Professor's House

Lying to Your Children – Most Parents Do It

Oh, admit it! You do it every day. Lying to your children, that is. From the moment children come into this world, parents become the largest catalysts of the biggest lies ever told. If you don’t believe it, catch an episode of American Idol, where a bunch of idiots without an iota of talent stand on a stage in front of the world to display their believed ‘singing talent,’ – all because some mom or dad out there told them that not only could they sing’, but that they could sing well. Luckily, it makes for great entertainment but you have to wonder what all of our parental lies are actually doing to our children? Is it a disservice to lie to our kids? Or is it simply the nice thing to do in order to promote confidence.

When it comes to lying to your children, there are obviously different levels of lies.

For instance, you don’t necessarily want to restrict your three or four year old, or levy their confidence by telling them that they cannot do something, or that they aren’t ‘good’ at something. So, early parenting is full of praise for accomplishment. We are conditioned as parents to constantly remind our children that ‘anything is possible,’ that ‘the world is their oyster,’ and that as long as they work hard, stay committed there isn’t anything that a child cannot do or be. So they take their first wobbly steps and we encourage and praise. They play their first soccer game, and we tell them how awesome they are (even give them a trophy for their efforts despite the fact they were clueless on the field). They bring home their first art project, and parents tell them how awesome it is, even though mom and dad have no idea what their child was trying to draw or paint. Lies like these are ultimately benign in the short term.

Then, kids get older and the lies get a little more devious. We start lying about family issues, about drunken Uncle Charlie who is a methamphetamine addict. We lie about daddy’s drinking problem. Lie about money. Most of these lies are outward, but are accomplished through hiding things from our children. They grow up often with a false sense of security and an obscure objection of some of the simplest things in their lives. These lies to, are benign in intention designed to protect children from the harsh realities of life, but lies nonetheless.

Children grow more and the lies grow with them. They ask mom and dad if they ever smoked dope, and of course mom and dad say no. Talks about premarital sex, alcohol, respect, and performance are all laced with lies based on our expectations of kids. And of course, there are still a ton of parents who are promoting a false sense of success for their children telling them they are good at something that they are clearly not good at, in the hopes of promoting self-confidence and remaining encouraging.

The funny lies we tell, such as eating your boogers will give you worms, or if you aren’t good Santa wont come, or if you don’t sit quietly in your car seat the police will take mommy away to jail are lies of convenience.

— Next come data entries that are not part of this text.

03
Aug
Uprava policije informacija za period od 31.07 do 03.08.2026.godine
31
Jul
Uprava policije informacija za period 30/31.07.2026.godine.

Or what about the if you make that face it will freeze that way, lie? Essentially, as parents we run out of reasonable things to say to our children so fall back on fear based parenting (which works by the way) in order to force our kids to listen, or do something that is beneficial to us in that moment. (If you say you have never done this then you are LYING.)

The interesting thing is that while we are constantly lying in one form or another we are also encouraging our children to participate in living by an ‘honesty is the best policy’ motto. Talk about double standards and hypocrisy.

Interestingly, back in January of 2012 the Today Moms portion of the Today Show did a survey of 26,000 moms to see just how much lying is going on in homes across North America. In the poll, (only) over a third admitted to lying to their children. And more than 2/3rds admitted to lying IN FRONT OF their children. According to sociology experts, the latter is actually more detrimental to child development than the little white lies we tell our children in order to ‘play nice,’ and save their feelings.

Moms are notorious for lying in front of their children. Your neighbor asks you to baby-sit and because their child is a lunatic you say you have plans and then make those crazy eye gestures to your son so he knows to keep his mouth shut and not call you out on the so-called plans. Or when your mother in law calls and you do not answer the phone and then tell her later that you and the kids were outside playing. The list is endless.

Bottom line, parents are liars. At one point or another, a child is going to catch you off-guard with a question or behavior, you are going to be frustrated with a situation, regretful about your past, worried about their future, or invested in their present circumstances that you are going to lie to your children. And chances are also pretty high, that you are going to lie about something in front of your children at some point or another all in the interest of privacy.

But here’s the thing. If your child is 15 years old and wants to try out for American Idol because you have been lying about their so-called singing talents for years and years its time to come clean. it’s better that YOU burst their bubble than allow them to be embarrassed and humiliated in front of millions of people, which will definitely do more damage to their self confidence and self esteem than the truth, coming from you as someone they love.